One of the many things during the occupation was that you couldn’t go into shops and buy things, like clothes, for example. What people did, and you usually found this in the local paper, somebody had a large shirt for exchange for a pair of trousers, or so on and so forth. So clothing was almost worth its weight in gold. Anyway, one day, a friend of ours who lived in St Andrews wanted a shirt. My mother had a shirt that she didn’t need and I was given instructions to go and deliver this shirt into rural St Andrews. I was cycling along, and went as far as Les Cornus, St Martins, and I took the lane to the left that works its way towards the German Underground Hospital. Of course at that time we had to cycle on the right-hand side of the road, and the horse and carts had to go on the right, everything had to go on the right-hand side of the road. I was going along there on the right-hand side of the road, then I suddenly thought: “Oh, sod this, I’m going to cycle on the left.” So there I was, cycling away on the left, when the road suddenly goes downhill. It sweeps down at the bottom, and goes up the other side, and there was a high hedge on both sides in those days. I was going merrily down on the left-hand side, but what I didn’t know was that there was a German soldier on his bike coming down the other side of the hill on the right-hand side!
Well, I think the inevitable happened, we collided right at the bottom, I always knew this old German soldier, because he used to cycle his bike and mumble to himself as he rode along. I think he used to be sort of a messenger, delivering messages from one company to another.

Anyway, we collided down the bottom there, so I quickly got up and ran up the hill and hid in a gateway, where I could look down and see what he was doing, and he was in a furious, absolute rage. He picked up my bike, hurled it against a granite wall, with the farmhouse behind, hurled it against there, then all of a sudden he grabbed hold of the tyres and started pulling at the valves and releasing the air from both my tyres. And then he saw my packet with the valuable shirt inside it, and I thought: “Oh, good heavens, no”, you know, “please don’t take that, because I’ve been given instruction to….” Anyway, he didn’t even open it up, he just hurled it over this hedge into this farmhouse garden. Then he sort of rubbed himself down and picked up his bike, more mumbling and grumbling, and I saw him riding up past me, and when I thought the coast was clear, I went down to pick up my bike. Both tyres were flat, so I put it against the wall, and I went to the back door of the farmhouse, ( you can always tell Guernsey people, they always go to the back door, anyone who goes to the front door, they’re not a ‘Guern’)! Anyway, I went to the back door, and knocked on there and asked the lady: “Do you mind if I go into your garden and pick up a package”.

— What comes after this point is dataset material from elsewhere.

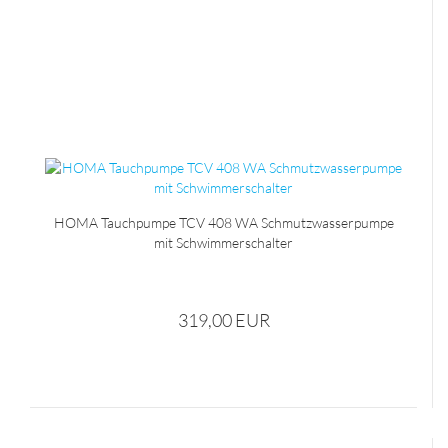
HOMA Tauchpumpe TCV 408 WA Schmutzwasserpumpe
mit Schwimmerschalter
319,00 EUR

“Yes”, she says, “by all means”.
So, off I go, the package was there I picked it up and off I go; I had to go another two hundred yards, I had to push my bike, of course, and I got down there, handed over the valuable shirt to the person it was intended, and then asked if I could borrow a pump for my bike. A young chap came along; he said: “I’ll pump it for you”, he said. So, but he looked very surprised when he saw that both tires were flat, anyway, he didn’t say anything; he pumped them up, and I cycled home. When I got home, my mother said: “Did you deliver the package?” I said: “I certainly did”, and that was that. I never told her what had happened in the meantime.